Task inputs:
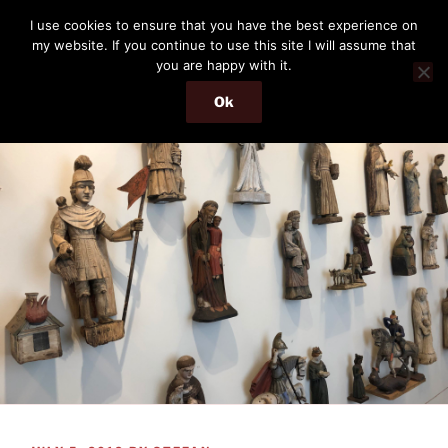
Skip
THE PASSENGER
I use cookies to ensure that you have the best experience on
to
my website. If you continue to use this site I will assume that
Memories and hints of a travelling IT professional.
content
you are happy with it.
Ok
Menu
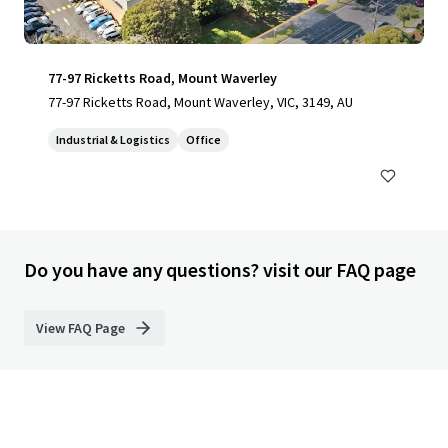
77-97 Ricketts Road, Mount Waverley
77-97 Ricketts Road, Mount Waverley, VIC, 3149, AU
Industrial & Logistics
Office
Do you have any questions? visit our FAQ page
View FAQ Page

Work required: Repeat word for word, and nothing more, the lines between the line containing "you are happy with it." and the last line of the records above, inclusive, without pictures.

Answer for this exercise:
you are happy with it.
Ok
Menu
77-97 Ricketts Road, Mount Waverley
77-97 Ricketts Road, Mount Waverley, VIC, 3149, AU
Industrial & Logistics
Office
Do you have any questions? visit our FAQ page
View FAQ Page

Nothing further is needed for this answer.